# [Prompt]
Substitute "RON" for "lei" throughout the text of the items below and reproduce that text with nothing else changed, leaving out the pictures.

*-*-*

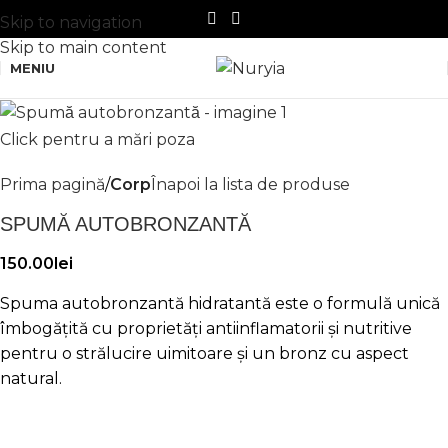
Skip to navigation
Skip to main content
MENIU
Click pentru a mări poza
Prima pagină
Corp
Înapoi la lista de produse
SPUMĂ AUTOBRONZANTĂ
150.00
lei
Spuma autobronzantă hidratantă este o formulă unică
îmbogățită cu proprietăți antiinflamatorii și nutritive
pentru o strălucire uimitoare și un bronz cu aspect
natural.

*-*-*

# [Result below]
Skip to navigation
Skip to main content
MENIU
Click pentru a mări poza
Prima pagină
Corp
Înapoi la lista de produse
SPUMĂ AUTOBRONZANTĂ
150.00
RON
Spuma autobronzantă hidratantă este o formulă unică
îmbogățită cu proprietăți antiinflamatorii și nutritive
pentru o strălucire uimitoare și un bronz cu aspect
natural.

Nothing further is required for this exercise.